Similarly to Circular Quay, I was amazed at how packed the fish market was (on a Tuesday!) and decided all of the tourists in Sydney must hide out in just these two locations. We walked into the market, the scent thick and my sandals slipping on the slick concrete floor. The amount of people and fish was completely overwhelming. There were countless mollusks and squid, giant sections of swordfish and whole salmon, buffets of prepared lunches and sushi of all shapes and sizes. Perhaps we had picked the wrong place for someone as indecisive as myself to have lunch.
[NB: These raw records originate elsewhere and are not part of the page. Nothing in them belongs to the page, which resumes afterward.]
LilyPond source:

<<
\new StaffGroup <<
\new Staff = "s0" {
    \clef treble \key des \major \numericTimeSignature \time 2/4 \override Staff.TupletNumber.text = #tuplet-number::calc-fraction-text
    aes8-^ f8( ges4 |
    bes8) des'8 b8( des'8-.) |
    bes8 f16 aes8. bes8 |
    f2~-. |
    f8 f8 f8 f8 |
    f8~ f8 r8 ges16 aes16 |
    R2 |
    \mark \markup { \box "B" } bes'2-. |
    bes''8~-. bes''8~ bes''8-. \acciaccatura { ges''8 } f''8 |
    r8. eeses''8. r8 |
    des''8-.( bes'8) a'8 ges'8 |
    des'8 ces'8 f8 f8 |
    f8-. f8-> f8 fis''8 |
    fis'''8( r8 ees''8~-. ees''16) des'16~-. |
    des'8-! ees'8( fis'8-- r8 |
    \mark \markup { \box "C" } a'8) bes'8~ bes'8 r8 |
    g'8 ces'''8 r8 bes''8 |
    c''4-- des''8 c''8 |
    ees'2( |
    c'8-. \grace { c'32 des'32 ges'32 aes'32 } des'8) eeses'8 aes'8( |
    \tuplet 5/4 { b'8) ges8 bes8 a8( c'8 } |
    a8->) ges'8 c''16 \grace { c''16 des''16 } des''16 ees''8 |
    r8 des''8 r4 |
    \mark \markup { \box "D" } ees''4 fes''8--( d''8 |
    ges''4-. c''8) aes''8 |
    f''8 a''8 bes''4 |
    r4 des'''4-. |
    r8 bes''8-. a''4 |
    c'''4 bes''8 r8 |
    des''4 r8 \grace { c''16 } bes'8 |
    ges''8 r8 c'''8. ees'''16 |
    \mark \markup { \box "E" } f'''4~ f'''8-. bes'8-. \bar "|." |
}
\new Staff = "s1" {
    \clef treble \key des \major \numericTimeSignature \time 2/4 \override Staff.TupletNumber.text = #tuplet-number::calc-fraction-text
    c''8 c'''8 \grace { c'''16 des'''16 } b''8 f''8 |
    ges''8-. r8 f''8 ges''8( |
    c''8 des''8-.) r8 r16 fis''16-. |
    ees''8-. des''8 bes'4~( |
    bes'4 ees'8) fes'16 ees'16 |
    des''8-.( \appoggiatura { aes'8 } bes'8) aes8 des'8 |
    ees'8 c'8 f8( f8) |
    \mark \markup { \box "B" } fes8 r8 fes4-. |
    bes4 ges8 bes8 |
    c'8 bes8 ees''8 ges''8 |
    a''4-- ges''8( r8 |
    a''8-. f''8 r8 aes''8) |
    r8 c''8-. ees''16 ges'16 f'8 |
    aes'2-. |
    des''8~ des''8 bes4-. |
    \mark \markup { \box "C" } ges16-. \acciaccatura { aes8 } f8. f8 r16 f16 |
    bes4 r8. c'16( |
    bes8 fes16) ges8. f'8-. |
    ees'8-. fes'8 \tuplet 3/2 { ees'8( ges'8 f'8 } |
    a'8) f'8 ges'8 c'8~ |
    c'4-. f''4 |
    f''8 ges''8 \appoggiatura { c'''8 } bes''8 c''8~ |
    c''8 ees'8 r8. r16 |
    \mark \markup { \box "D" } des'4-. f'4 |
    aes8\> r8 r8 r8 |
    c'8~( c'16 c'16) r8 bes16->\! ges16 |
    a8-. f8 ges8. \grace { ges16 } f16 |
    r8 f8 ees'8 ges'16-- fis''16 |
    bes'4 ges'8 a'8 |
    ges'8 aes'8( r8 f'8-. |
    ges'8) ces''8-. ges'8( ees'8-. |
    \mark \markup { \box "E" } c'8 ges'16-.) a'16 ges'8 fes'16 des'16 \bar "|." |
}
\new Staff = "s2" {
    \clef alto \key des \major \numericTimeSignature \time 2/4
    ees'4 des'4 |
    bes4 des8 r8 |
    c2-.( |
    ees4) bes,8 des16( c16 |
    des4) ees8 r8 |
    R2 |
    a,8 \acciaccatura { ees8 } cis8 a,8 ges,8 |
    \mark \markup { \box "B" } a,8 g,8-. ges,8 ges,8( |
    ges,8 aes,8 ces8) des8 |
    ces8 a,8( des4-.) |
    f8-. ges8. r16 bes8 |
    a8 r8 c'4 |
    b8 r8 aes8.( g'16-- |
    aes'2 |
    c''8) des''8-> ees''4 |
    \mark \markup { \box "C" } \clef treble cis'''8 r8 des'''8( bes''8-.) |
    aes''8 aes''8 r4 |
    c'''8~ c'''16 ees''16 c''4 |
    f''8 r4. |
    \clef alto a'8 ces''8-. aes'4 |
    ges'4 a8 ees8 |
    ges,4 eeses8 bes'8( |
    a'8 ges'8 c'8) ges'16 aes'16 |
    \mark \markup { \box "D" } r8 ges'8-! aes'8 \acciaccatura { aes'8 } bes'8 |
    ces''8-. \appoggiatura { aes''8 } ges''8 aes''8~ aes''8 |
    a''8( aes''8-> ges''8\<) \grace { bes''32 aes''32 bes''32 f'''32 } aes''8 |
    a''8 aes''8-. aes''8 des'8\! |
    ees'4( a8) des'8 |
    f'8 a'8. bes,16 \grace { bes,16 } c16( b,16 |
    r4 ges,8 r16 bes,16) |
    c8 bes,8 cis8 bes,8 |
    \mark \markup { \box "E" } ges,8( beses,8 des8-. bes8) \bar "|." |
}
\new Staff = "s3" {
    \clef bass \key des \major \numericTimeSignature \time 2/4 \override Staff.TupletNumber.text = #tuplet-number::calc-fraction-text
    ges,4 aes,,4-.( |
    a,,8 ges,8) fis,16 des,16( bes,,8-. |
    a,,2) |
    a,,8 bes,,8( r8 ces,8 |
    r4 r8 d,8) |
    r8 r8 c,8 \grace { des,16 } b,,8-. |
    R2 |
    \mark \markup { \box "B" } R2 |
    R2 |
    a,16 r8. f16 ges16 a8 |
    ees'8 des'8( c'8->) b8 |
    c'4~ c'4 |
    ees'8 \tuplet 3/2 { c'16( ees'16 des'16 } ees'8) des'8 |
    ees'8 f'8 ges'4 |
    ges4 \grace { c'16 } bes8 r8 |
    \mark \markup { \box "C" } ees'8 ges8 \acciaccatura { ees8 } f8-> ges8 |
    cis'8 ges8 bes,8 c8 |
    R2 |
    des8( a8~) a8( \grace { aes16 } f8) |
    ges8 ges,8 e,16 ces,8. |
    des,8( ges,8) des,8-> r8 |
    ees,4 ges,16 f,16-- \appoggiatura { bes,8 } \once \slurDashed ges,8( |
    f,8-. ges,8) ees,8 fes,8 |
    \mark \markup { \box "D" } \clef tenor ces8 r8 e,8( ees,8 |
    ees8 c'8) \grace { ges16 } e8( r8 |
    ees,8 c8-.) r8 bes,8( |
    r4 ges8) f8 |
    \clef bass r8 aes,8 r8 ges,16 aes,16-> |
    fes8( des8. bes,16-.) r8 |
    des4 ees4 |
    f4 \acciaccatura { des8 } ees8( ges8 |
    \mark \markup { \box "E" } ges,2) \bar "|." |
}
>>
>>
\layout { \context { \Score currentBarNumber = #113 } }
We eventually settled on raw oysters (not as good as the opera bar!), a mix of fried things and prawns from Nicholas Seafood, and grilled eel over rice. We’d go back in later for a piece of salmon for dinner. We tried to find a seat at the many picnic tables beside the water, but each was filled with a family devouring overflowing plates of seafood and shooing away seagulls. We actually saw one tricky bird swoop down and steal a piece of sashimi straight from a woman’s hand. Australian ibis waddled around the docks, trying to grab whatever crumbs they could – I’ve learned that they are sometimes fittingly called “bin chickens” here.
We settled on a bench in the park across the road, stupidly forgetting to grab napkins on our way out and making an absolute mess. I think I still have sweet chili sauce on my phone. To an onlooker, our entire lunch must have appeared as a scene from Alfred Hitchock’s The Birds, the seagulls surrounding us, inching closer and closer. The eel was worth it.